What is required —
Copy every line of the records below word for word, but leave the pictures out of your copy.

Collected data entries
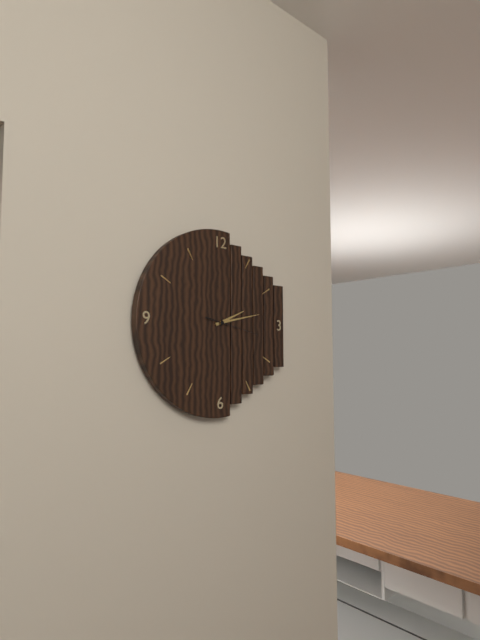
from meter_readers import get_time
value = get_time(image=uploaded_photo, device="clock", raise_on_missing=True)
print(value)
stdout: 2:13
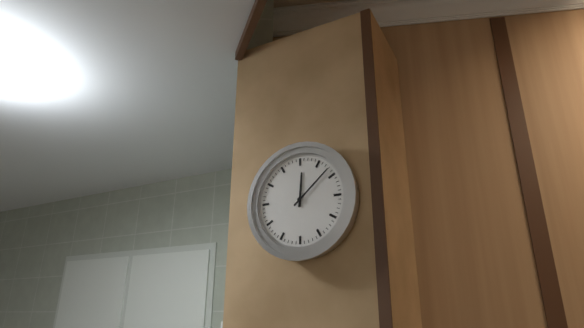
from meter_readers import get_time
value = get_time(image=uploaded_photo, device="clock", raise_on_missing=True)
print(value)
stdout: 12:08
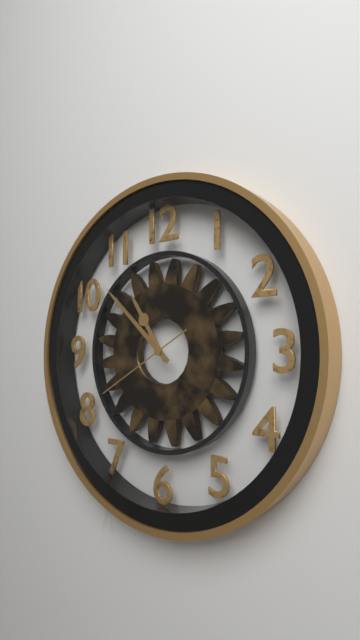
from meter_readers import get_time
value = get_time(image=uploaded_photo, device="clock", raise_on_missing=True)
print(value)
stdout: 10:52:40
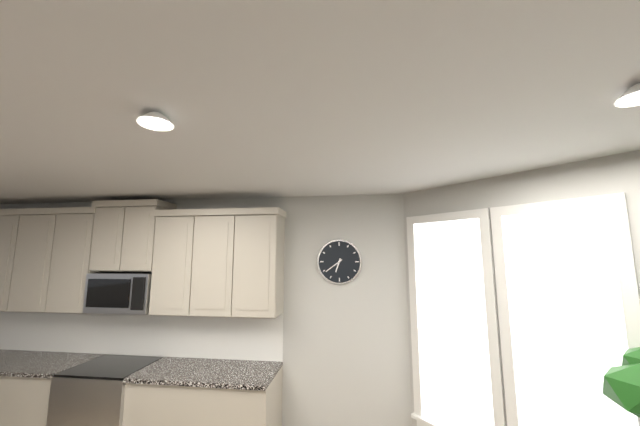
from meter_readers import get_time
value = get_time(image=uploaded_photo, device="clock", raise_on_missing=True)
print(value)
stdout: 6:39
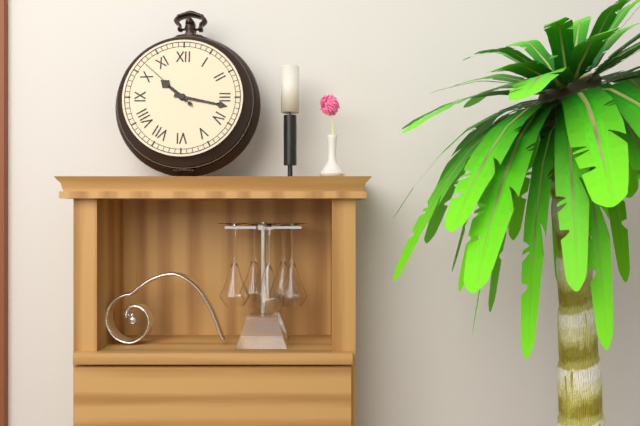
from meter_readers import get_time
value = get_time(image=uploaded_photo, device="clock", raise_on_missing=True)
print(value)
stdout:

Task response —
from meter_readers import get_time
value = get_time(image=uploaded_photo, device="clock", raise_on_missing=True)
print(value)
stdout: 2:13
from meter_readers import get_time
value = get_time(image=uploaded_photo, device="clock", raise_on_missing=True)
print(value)
stdout: 12:08
from meter_readers import get_time
value = get_time(image=uploaded_photo, device="clock", raise_on_missing=True)
print(value)
stdout: 10:52:40
from meter_readers import get_time
value = get_time(image=uploaded_photo, device="clock", raise_on_missing=True)
print(value)
stdout: 6:39
from meter_readers import get_time
value = get_time(image=uploaded_photo, device="clock", raise_on_missing=True)
print(value)
stdout:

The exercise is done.